■ TEXT SEGMENT
# Ball Pythons > General BP's >  how to estimate the age ofmy ball python

## raiexel

I recently bought my first ball python from petsmart and I was wondering what was the easiest way to guess its age and sex. It's about 16-18 in long. Any help would be greatly apprieatated. I know i might sound dumb but what is the numbers very one has in front of their snakes.

----------


## cmack91

the numbers mean, male, female, unsexed, so 5.3.1= 5 males, 3 females, and 1 unsexed.

as for age, its pretty hard to say, but i would guess around 3-4months max.

and for the sex, theres no way to tell for sure just by looking at it. you would have to have it popped or probed. theres a ton of videos on youtube how to do it, so watch a bunch of those.

----------


## Skittles1101

Age will be hard to determine. If you bought it from Petco/Petsmart it's safe to say that the snake is under a year old. They tend to severely underfeed their snakes, so it may be older than the "average" snake that size.

As for sex, it will need to be probed or popped.

----------

DooLittle (02-23-2012)

■ GIVEN RECORDS

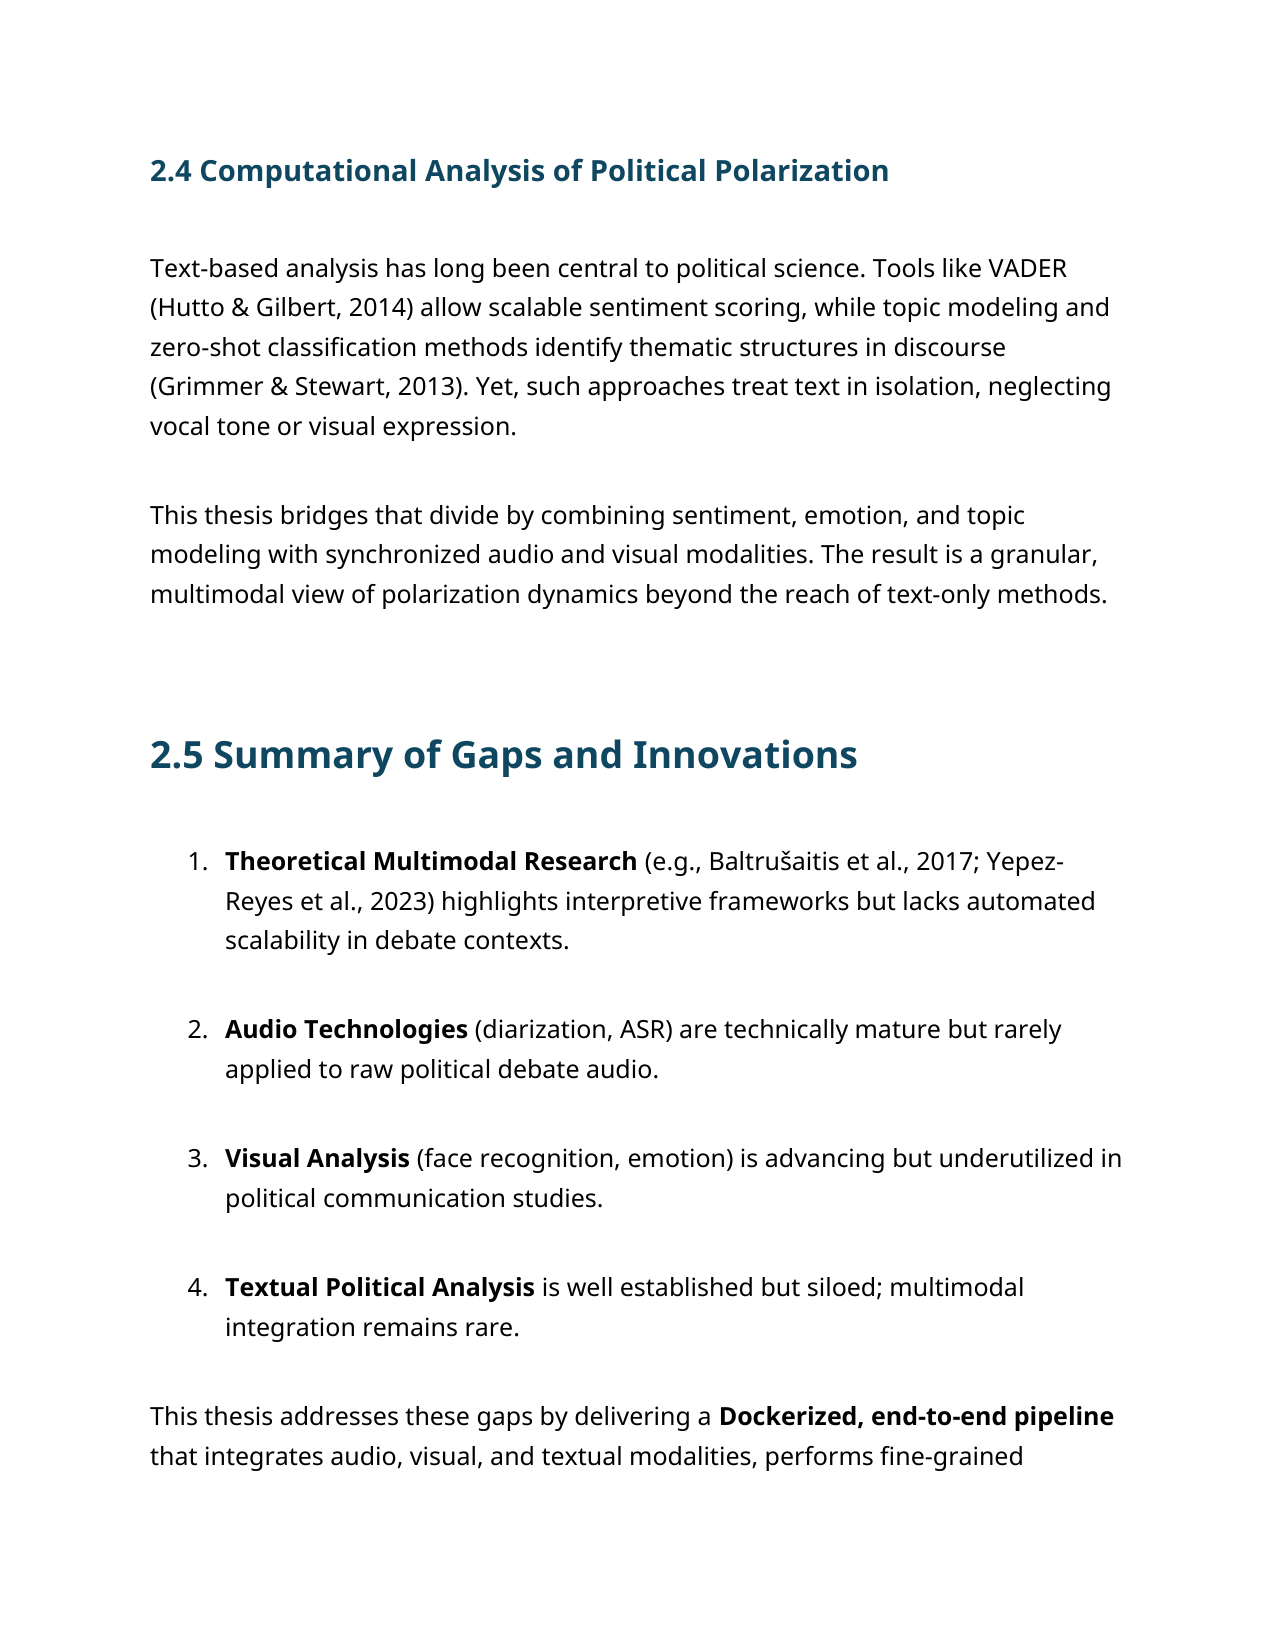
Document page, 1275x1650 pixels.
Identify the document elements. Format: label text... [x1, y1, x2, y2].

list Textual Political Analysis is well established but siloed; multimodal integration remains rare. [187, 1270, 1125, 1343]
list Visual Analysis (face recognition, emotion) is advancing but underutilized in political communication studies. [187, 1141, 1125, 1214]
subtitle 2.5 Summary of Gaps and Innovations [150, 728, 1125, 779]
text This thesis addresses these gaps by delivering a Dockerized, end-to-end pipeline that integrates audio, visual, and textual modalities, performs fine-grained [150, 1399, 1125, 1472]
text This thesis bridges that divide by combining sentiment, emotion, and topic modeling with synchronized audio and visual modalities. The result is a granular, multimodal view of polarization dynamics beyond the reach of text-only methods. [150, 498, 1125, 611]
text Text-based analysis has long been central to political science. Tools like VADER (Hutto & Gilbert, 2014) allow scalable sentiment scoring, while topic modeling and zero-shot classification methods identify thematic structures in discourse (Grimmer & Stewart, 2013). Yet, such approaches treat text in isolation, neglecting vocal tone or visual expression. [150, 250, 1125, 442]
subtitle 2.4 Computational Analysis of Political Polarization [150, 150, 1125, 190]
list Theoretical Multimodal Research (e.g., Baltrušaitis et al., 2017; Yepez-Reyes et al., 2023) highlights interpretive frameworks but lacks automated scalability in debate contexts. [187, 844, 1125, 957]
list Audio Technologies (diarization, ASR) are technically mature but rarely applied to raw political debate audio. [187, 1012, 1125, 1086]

■ EXERCISE TASKS
1. In the ball python age thread, what does a number like 5.3.1 in front of someone's snakes mean?
2. Write the next part of the ball python age thread, picking up after its final line.

■ FINAL RESULTS
1. It means 5 males, 3 females, and 1 unsexed.

2.
----------


## DooLittle

> age will be hard to determine. If you bought it from petco/petsmart it's safe to say that the snake is under a year old. They tend to severely underfeed their snakes, so it may be older than the "average" snake that size.
> 
> As for sex, it will need to be probed or popped.


x2

----------


## Slim

The vast majority of Petsmart/PETCO ball pythons are Captive Hatched vice Captive Bred.  They have a pretty good turnover rate on snakes at those stores, so I would guess your snake is less than 6 months old if you live in a large urban area, and maybe a little more than 6 months if you live off the beaten path.  

LGray is right, most Petsmarts don't know how to feed a BP (or any snake for that matter) so they tend to be small and dehydrated when you get them.  Get your snake on a regular feeding schedule and make sure it's humidity is right, and you'll be suprised how quickly it'll make weight gains.

----------


## princess17

I had the same question. Got mine from petsmart. I brought her to a reptile specialist. She is definitely underweight. This guy was livid and wanted to march right over to petsmart. They were telling me to feed her 1 pinky a week. The specialist said she should be eating at least 3 pinkies.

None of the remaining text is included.